Anna Meilhamer: Die Ungezähmte
Alles hinter sich zu lassen und auf einem anderen Kontinent einen Neustart zu wagen: Hierzu fand Anna Meilhamer den Mut. Sie wanderte 1927 nach New York aus und zog später in den Süden, an die mexikanische Grenze. Dort lebte sie allein in der Wildnis, bis sie mit 41 ihrem Lungenleiden erlag.


Steckbrief
- Name
- Anna Meilhamer
- Geboren
- 1899 in Stadlreit bei Pocking
- Gestorben
- 1940 in Socorro, New Mexico
- Wichtige Stationen
-
Zeitraum Tätigkeit 1915–1918: Schulbesuch in einem Kloster in Wien 1921–1927: Besuch der Kunstgewerbeschule in München, Tätigkeit als Sekretärin ab 1927: Auswanderung in die USA, Tätigkeit als Cowgirl in New Mexico - Zeitalter
- 1920er Jahre
- Wirkungsfeld
- Landwirtschaft
- Frauenort
-
Pocking
Auf nach Amerika!
Schon als Mädchen ließ sich Anna Meilhamer von ihren Plänen nicht abbringen. Sie selbst wollte nach der Volksschule weiterlernen. Ihr Vater, der sich aus ärmlichen Verhältnissen zum reichsten Mann der kleinen Stadt Pocking hochgearbeitet hatte, fand das völlig überflüssig. Also ging Anna Meilhamer 1915 in ein Kloster in Wien, um weiter die Schule besuchen zu können. Bald darauf allerdings brach bei ihr die Lungenkrankheit Tuberkulose aus. 1918 musste sie deshalb das Kloster verlassen.

• [Bereitgestellte Einträge]
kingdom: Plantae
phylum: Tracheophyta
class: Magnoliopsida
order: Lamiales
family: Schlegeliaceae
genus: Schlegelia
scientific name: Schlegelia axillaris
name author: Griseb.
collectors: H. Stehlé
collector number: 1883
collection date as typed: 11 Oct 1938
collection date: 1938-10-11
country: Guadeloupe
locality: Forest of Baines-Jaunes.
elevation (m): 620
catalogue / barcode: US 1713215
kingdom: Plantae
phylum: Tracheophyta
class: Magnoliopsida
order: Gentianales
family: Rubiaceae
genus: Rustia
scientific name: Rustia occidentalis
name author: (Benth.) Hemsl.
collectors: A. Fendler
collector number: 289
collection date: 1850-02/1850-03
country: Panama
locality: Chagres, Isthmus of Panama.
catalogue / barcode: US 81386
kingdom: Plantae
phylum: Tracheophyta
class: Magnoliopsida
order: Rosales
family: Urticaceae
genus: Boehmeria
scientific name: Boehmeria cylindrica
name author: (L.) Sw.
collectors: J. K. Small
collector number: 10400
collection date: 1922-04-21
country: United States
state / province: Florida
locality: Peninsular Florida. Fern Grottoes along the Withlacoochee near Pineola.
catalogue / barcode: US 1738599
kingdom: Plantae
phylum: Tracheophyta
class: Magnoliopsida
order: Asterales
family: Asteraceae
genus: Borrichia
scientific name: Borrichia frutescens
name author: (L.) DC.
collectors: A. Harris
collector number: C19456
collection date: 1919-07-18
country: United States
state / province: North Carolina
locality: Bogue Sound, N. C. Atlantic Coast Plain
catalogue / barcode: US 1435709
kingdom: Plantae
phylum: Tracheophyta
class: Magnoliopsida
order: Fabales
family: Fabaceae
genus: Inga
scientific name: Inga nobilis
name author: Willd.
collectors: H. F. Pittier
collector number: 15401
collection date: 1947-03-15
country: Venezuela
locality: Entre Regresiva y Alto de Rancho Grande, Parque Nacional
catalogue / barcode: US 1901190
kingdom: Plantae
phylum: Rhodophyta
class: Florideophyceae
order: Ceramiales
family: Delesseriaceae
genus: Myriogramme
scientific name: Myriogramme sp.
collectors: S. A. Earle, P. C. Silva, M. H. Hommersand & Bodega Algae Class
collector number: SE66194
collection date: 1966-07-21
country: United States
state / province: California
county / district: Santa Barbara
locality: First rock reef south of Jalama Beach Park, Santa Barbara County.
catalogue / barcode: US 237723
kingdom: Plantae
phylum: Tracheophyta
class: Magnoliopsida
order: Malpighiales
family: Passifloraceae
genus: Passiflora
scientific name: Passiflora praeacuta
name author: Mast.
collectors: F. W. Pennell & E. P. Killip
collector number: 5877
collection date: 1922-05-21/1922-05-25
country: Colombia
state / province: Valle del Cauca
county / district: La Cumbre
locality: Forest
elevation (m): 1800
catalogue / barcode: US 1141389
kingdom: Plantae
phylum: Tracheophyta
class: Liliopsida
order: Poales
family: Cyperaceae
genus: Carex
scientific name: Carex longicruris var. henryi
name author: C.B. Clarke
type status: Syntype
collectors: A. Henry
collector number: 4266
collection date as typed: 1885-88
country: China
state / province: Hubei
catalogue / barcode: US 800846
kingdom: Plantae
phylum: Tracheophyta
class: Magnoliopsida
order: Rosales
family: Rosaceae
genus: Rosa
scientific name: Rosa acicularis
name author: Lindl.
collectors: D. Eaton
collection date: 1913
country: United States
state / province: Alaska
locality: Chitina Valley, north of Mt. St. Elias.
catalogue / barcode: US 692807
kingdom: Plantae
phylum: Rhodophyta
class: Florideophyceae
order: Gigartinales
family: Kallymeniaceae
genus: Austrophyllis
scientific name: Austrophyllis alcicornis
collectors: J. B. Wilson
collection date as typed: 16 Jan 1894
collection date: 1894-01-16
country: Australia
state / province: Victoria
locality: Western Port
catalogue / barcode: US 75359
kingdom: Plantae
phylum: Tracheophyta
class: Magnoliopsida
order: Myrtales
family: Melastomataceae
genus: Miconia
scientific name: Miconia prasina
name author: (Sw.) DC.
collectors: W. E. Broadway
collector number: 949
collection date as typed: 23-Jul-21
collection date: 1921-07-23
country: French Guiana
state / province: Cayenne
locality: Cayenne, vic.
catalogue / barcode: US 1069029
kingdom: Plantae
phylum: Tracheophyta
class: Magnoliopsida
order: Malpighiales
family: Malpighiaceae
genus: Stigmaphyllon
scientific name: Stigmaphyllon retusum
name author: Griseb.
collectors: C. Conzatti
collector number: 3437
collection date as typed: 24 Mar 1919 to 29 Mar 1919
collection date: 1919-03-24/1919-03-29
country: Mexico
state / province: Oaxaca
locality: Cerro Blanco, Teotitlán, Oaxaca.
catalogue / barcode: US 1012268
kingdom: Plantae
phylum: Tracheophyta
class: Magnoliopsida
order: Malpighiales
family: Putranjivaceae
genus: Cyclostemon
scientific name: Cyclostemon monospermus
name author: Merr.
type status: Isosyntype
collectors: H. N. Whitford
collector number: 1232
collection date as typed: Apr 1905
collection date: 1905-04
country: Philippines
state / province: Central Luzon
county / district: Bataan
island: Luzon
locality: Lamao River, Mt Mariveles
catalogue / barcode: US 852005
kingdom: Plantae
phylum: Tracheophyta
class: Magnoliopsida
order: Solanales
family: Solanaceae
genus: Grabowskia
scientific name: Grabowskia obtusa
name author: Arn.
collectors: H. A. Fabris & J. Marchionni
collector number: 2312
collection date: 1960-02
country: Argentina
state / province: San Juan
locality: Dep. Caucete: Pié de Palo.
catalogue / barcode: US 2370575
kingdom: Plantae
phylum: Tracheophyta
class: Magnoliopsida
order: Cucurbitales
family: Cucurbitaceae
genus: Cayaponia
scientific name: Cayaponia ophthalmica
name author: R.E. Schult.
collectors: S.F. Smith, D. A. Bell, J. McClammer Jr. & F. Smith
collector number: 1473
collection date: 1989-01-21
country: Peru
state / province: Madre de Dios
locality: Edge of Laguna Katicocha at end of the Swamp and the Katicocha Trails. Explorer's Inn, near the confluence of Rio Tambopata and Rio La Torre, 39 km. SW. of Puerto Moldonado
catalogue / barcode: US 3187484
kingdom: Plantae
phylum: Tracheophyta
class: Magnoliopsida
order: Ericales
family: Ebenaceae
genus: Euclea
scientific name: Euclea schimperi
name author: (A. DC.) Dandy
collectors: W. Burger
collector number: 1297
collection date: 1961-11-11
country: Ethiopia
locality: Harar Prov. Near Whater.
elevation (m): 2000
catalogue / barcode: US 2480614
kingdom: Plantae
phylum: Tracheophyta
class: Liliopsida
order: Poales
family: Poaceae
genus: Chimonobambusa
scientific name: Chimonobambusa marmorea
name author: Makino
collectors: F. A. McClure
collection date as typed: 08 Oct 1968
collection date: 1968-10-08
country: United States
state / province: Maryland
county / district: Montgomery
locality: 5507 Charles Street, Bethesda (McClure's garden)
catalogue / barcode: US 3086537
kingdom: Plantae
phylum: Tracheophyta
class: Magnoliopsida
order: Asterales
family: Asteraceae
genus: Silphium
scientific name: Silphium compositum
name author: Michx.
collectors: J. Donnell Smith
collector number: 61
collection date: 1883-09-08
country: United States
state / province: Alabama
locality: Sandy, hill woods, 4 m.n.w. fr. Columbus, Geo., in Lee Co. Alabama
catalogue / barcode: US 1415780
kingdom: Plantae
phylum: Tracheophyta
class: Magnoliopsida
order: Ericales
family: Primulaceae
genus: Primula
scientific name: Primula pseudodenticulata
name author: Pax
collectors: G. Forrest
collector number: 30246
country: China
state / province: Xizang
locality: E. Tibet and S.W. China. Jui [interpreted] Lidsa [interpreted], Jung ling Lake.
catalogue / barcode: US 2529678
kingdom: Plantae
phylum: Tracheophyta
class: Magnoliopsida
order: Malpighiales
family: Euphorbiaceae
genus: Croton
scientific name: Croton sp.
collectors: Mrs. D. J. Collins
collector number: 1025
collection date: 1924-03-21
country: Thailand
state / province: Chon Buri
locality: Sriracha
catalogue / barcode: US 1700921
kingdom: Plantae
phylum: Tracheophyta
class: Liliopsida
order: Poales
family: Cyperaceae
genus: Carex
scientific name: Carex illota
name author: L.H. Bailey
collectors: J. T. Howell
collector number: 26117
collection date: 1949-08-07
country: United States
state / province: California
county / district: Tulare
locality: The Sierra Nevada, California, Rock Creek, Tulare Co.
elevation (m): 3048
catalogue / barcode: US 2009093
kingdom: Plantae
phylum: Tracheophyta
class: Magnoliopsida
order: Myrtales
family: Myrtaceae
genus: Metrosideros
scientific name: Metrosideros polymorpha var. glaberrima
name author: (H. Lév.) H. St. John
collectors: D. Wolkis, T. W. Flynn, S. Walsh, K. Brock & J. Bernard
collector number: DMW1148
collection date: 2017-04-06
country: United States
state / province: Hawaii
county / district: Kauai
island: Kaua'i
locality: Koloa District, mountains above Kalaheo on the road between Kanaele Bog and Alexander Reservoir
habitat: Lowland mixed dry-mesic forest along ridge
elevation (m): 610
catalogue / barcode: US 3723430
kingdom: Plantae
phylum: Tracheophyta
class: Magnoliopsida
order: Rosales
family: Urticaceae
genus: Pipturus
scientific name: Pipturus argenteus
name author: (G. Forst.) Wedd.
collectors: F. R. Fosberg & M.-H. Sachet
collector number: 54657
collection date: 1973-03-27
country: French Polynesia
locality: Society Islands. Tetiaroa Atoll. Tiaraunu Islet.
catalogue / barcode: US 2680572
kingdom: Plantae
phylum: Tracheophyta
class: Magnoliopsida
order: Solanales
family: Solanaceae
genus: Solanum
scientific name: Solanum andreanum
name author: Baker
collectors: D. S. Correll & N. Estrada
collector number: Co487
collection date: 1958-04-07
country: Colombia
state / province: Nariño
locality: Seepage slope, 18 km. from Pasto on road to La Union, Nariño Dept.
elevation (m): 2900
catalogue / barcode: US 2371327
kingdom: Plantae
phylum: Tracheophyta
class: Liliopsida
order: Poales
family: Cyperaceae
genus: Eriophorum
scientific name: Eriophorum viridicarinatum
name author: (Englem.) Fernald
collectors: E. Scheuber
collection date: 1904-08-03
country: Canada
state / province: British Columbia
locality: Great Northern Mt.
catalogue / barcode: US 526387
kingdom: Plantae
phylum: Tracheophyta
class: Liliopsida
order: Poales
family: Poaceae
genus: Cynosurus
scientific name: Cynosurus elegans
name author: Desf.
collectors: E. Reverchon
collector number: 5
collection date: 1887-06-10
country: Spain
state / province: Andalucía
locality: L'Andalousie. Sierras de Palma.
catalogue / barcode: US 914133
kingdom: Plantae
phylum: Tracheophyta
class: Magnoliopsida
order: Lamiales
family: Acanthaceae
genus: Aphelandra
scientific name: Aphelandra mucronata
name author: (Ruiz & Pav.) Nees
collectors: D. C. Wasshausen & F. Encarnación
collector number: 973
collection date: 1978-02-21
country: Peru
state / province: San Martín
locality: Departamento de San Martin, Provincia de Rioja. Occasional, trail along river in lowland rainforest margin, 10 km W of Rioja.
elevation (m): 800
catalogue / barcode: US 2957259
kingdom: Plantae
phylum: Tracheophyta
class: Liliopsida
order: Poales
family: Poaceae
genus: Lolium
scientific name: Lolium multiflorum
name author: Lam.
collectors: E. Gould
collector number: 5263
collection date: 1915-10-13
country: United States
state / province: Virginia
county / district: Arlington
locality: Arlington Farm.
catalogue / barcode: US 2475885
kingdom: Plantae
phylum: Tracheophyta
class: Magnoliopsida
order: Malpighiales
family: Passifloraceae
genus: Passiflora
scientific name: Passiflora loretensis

• [Arbeitsaufträge]
**a)** In welchem Jahr wanderte Anna Meilhamer laut dem Text über ihr Leben nach New York aus?
**b)** Greifen Sie den Text über Anna Meilhamer nach seinem letzten Satz auf und schreiben Sie ihn weiter.

• [Ergebnisse der Aufgaben]
**a)** 1927

**b)**
Den Großteil der 1920er Jahre erlebte sie in München, schrieb sich erst bei der Kunstgewerbeschule ein und arbeitete dann als Sekretärin. Es waren wilde Zeiten: Die Inflation brachte die Menschen 1923 um ihr Hab und Gut. Und der gescheiterte Hitlerputsch im November des gleichen Jahres war nur der Gipfelpunkt schwelender, gewalttätiger Unruhen. Als Anna Meilhamers Bruder 1924 nach Kanada auswanderte, merkte auch sie selbst, dass ihr München, aber auch Europa zu eng geworden war. 1927 ging sie nach New York.
„Das letzte Mal in der Stadt bin ich gefragt worden, ob ich das Sterben im Sinn habe, weil ich dünner und dünner würde. (…) Ich habe mich aber lange Zeit nicht so gut gefühlt wie jetzt. (…) Es gibt wohl keinen Sport, der den Körper so trainiert, wie gerade das Reiten.“
Anna Meilhamer in einem Brief, 1932
Kühe hüten, Wölfe jagen
Die dortigen Wetterbedingungen allerdings ließen die Tuberkulose wieder aufflammen. Also zog sie in den US-Staat Neu Mexiko, nahe der mexikanischen Grenze. Das dortige trockene Höhenklima linderte ihre Beschwerden. Anna Meilhamer lebte als Einsiedlerin in einem abgelegenen Tal. Sie hielt Geflügel, hütete als Cowgirl das Vieh der Nachbarn, und sie jagte Wölfe und Stinktiere. Die Felle verkaufte sie an einen Pelzexperten in München. Eine Frau, die ganz alleine lebt und Männerarbeit verrichtet: So etwas war zu dieser Zeit selbst in einer so rauen Gegend wie New Mexico ungewöhnlich. Deshalb gab ihr ihre Umgebung den Spitznamen: Wild Bronco – ungezähmtes Pferd.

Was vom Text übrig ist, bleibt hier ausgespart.